Their train stop was one stop from Reagan International Airport. Anyone questions the convenience, comfort, or civility of commuting by train is just crazy. There is something so downright gentile about riding in a train that bus riding just doesn't get you. There's an informal quality about bus riding. Since you're all riding while facing the same way, why not act up, yell things out, talk loudly, and dare people to turn around andstop you. On a train or subway or, in the dreams of many St. Paulites, light rail, people face different directions, holding each other's comfort in their hands, points of focus are scattered instead of with pin point focus on the back of an anonymous bus driver's head.
We got off at the Union Station Metro stop, where street vendors were lined up, like a welcoming tunnel, hawking tchotckes of every kind. Later in the evening, after the sun went down, we would fall prey to someone selling stocking caps 2 for $15 outside of a hotel. It was cold. Everyone was doing it!

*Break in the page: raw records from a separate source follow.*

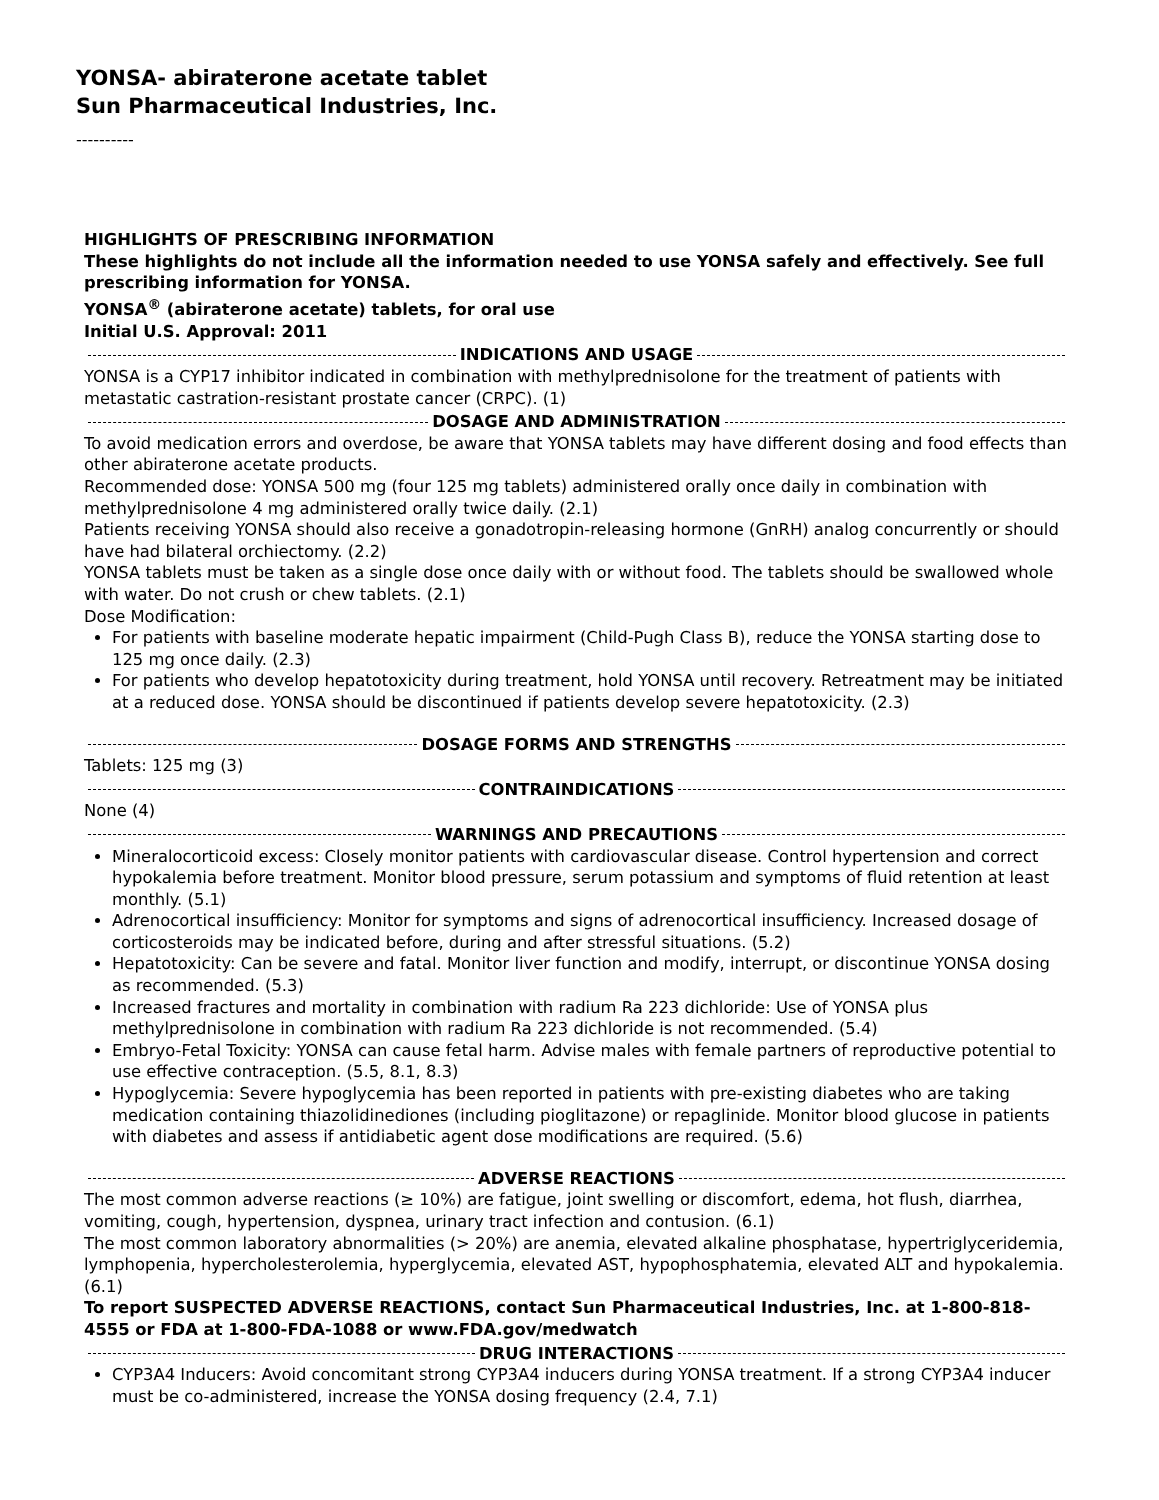YONSA- abiraterone acetate tablet
Sun Pharmaceutical Industries, Inc.
----------
HIGHLIGHTS OF PRESCRIBING INFORMATION
These highlights do not include all the information needed to use YONSA safely and effectively. See full prescribing information for YONSA.
YONSA<sup>®</sup> (abiraterone acetate) tablets, for oral use
Initial U.S. Approval: 2011
INDICATIONS AND USAGE
YONSA is a CYP17 inhibitor indicated in combination with methylprednisolone for the treatment of patients with metastatic castration-resistant prostate cancer (CRPC). (1)
DOSAGE AND ADMINISTRATION
To avoid medication errors and overdose, be aware that YONSA tablets may have different dosing and food effects than other abiraterone acetate products.
Recommended dose: YONSA 500 mg (four 125 mg tablets) administered orally once daily in combination with methylprednisolone 4 mg administered orally twice daily. (2.1)
Patients receiving YONSA should also receive a gonadotropin-releasing hormone (GnRH) analog concurrently or should have had bilateral orchiectomy. (2.2)
YONSA tablets must be taken as a single dose once daily with or without food. The tablets should be swallowed whole with water. Do not crush or chew tablets. (2.1)
Dose Modification:
For patients with baseline moderate hepatic impairment (Child-Pugh Class B), reduce the YONSA starting dose to 125 mg once daily. (2.3)
For patients who develop hepatotoxicity during treatment, hold YONSA until recovery. Retreatment may be initiated at a reduced dose. YONSA should be discontinued if patients develop severe hepatotoxicity. (2.3)
DOSAGE FORMS AND STRENGTHS
Tablets: 125 mg (3)
CONTRAINDICATIONS
None (4)
WARNINGS AND PRECAUTIONS
Mineralocorticoid excess: Closely monitor patients with cardiovascular disease. Control hypertension and correct hypokalemia before treatment. Monitor blood pressure, serum potassium and symptoms of fluid retention at least monthly. (5.1)
Adrenocortical insufficiency: Monitor for symptoms and signs of adrenocortical insufficiency. Increased dosage of corticosteroids may be indicated before, during and after stressful situations. (5.2)
Hepatotoxicity: Can be severe and fatal. Monitor liver function and modify, interrupt, or discontinue YONSA dosing as recommended. (5.3)
Increased fractures and mortality in combination with radium Ra 223 dichloride: Use of YONSA plus methylprednisolone in combination with radium Ra 223 dichloride is not recommended. (5.4)
Embryo-Fetal Toxicity: YONSA can cause fetal harm. Advise males with female partners of reproductive potential to use effective contraception. (5.5, 8.1, 8.3)
Hypoglycemia: Severe hypoglycemia has been reported in patients with pre-existing diabetes who are taking medication containing thiazolidinediones (including pioglitazone) or repaglinide. Monitor blood glucose in patients with diabetes and assess if antidiabetic agent dose modifications are required. (5.6)
ADVERSE REACTIONS
The most common adverse reactions (≥ 10%) are fatigue, joint swelling or discomfort, edema, hot flush, diarrhea, vomiting, cough, hypertension, dyspnea, urinary tract infection and contusion. (6.1)
The most common laboratory abnormalities (> 20%) are anemia, elevated alkaline phosphatase, hypertriglyceridemia, lymphopenia, hypercholesterolemia, hyperglycemia, elevated AST, hypophosphatemia, elevated ALT and hypokalemia. (6.1)
To report SUSPECTED ADVERSE REACTIONS, contact Sun Pharmaceutical Industries, Inc. at 1-800-818-4555 or FDA at 1-800-FDA-1088 or www.FDA.gov/medwatch
DRUG INTERACTIONS
CYP3A4 Inducers: Avoid concomitant strong CYP3A4 inducers during YONSA treatment. If a strong CYP3A4 inducer must be co-administered, increase the YONSA dosing frequency (2.4, 7.1)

As Scott led us through the famous capitol buildings in pursuit of Amy's office, the mood in the air was jovial and anticipatory. Everyone on the street was here for the big event. It was obvious even the day before. Every one's camera was out, vendors were hawking their wares (or the ware's of someone in China), people were buzzing about, getting the lay of the land the day before for the event that would define a generation. It was fun and Joe and I quickly were swept up in the anticipation of it all.
Below is a picture of us approaching the YELLOW gate. Little did we know that in a few hours, these gates would be choked with people desperate for a closer look, a better angle, a piece of history. It's a little taste of what the scene was like before the chaos of the following morning.
See? People walking freely, actually crossing streets. So innocent were we!
I began the post by stating that we thought leaving Scott and Jen's at 1:00 would leave us plenty of time to ride the train, get to the Hart Senate office, find Amy's office and pick up the tickets before 4:00 PM. As we passed the various offices of congress; the Rayburn building, the Drysden, we began to see the error of our ways. It seemed that EVERY member of Congress was holding an 'open house' for constituents attending the inauguration and the lines were wrapped around buildings. This was the beginning of standing in line and we weren't dressed as appropriately as we should have been. We dutifully walked to the back of the line, which seemed like it was in the next county. Everyone started working their phones and blackberries trying to get a hold of someone on the inside. Do we really have to wait in this line for 3 hours? We started to recognize other people from Minnesota in line. People were pulling suitcases behind them as if just getting off the plane. They got right in line with the rest of us and the small talk began. Where you from? Oh, really? Couldn't miss this.
Pretty soon a police officer came around the corner, "Who wants to be my new best friend?" Being the non-joiners that we are, we didn't raise our hands, but some willing ladies about 20 people in front of us did. "Follow me!" he said and he cut the very very long line in half, brought us to another door around the corner, and explained that we were entering in another building. Once inside, we'd need to go through a tunnel and we'd be in the Hart Senate office. Yay! Our wait turned into a half an hour. We went through security and in we went. Thank God Scott once worked on the Hill (for the late Bruce Vento). He led us through the maze of the tunnels and before we knew it, we were standing on the 3rd floor of the Hart Senate office.